§ **To-do item**:
What lines below include the string "unserer"? Pick them out and copy them.

***

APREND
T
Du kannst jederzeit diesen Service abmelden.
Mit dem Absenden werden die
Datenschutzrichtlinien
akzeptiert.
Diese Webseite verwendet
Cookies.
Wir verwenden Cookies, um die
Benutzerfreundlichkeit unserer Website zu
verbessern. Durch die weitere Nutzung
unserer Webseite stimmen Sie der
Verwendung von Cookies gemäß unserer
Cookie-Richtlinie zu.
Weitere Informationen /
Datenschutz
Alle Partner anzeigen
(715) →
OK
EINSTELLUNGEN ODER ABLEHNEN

***

§ **Exercise response**:
Benutzerfreundlichkeit unserer Website zu
unserer Webseite stimmen Sie der
Verwendung von Cookies gemäß unserer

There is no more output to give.